We experimentally demonstrate the importance of two-photon symmetry for the propagation of spatial quantum correlations in a multiple-scattering disordered system. Two distinguishable entangled photons with tunable spatial exchange symmetry are sent through the scattering medium. The two photons are observed to have an ensemble-averaged tendency to cluster together (bosonic symmetry) or to avoid each other (fermionic symmetry). An intermediate degree of clustering is observed for anyonic exchange symmetry.

Figure 1

Experimental setup.
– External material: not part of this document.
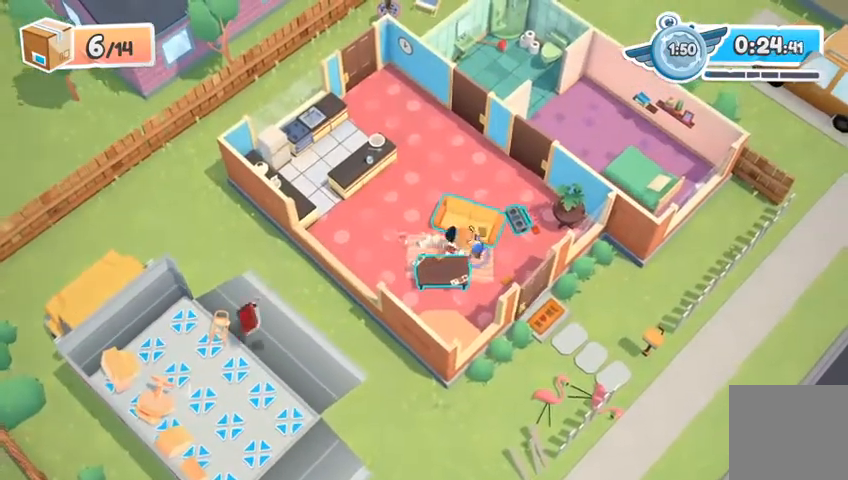
{"buttons": ["R2"], "left_stick": "down", "right_stick": "center", "events": [[67, "left_stick", "up-right"], [233, "R2", "down"], [300, "left_stick", "down-left"], [400, "left_stick", "down"]]}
From left to right: quantum-entangled photon pairs pass through an optional retarder (to tailor the spatial two-photon symmetry) and scatter from a random medium, comprising two rotating diffusors, before being detected by two photon counters and coincidence logic.

Figure 2

Observation of bosonic and fermionic symmetry in two-photon scattering. (Left, right) False-color plots of the coincidence count rate, observed in the far field of a random scattering medium, vs the detector positions $x_H$ and $x_V$; the left figure is measured for a symmetric ($\varphi =0$) two-photon input field; the right figure applies to the antisymmetric ($\varphi =\pi$) case. (Middle) Projected coincidence rate vs the position difference $x_H-x_V$. The upper (blue) $\varphi =0$ curve exhibits photon bunching; the lower (red) $\varphi =\pi$ curve exhibits photon antibunching.

Figure 3

Graphical explanation of bunching effect. The observed bunching effects originate from the interference of two generic scattering paths of the photon pair from the retarder plane (left), via propagation and scattering (denoted by sharp ss symbols), to the detectors (right).

Figure 4

Observation of anyonic symmetry in two-photon scattering. (Left) Projected coincidence rate vs the position difference $x_H-x_V$ for an input field with anyonic symmetry. The two wiggly (blue and black) curves are measured for $\varphi =\pi /2$ and $\varphi =-\pi /2$, respectively. The nonwiggly (red) curve is measured while scanning in the orthogonal transverse direction $y_H-y_V$. (Right) False color plots of the coincidence count rate observed at $\varphi =\pi /2$ while scanning either in the $(x_H,x_V)$ plane (top right) or in the $(y_H,y_V)$ plane (bottom right). The scale of both figures is identical to that of Figs. 2a and 2(c).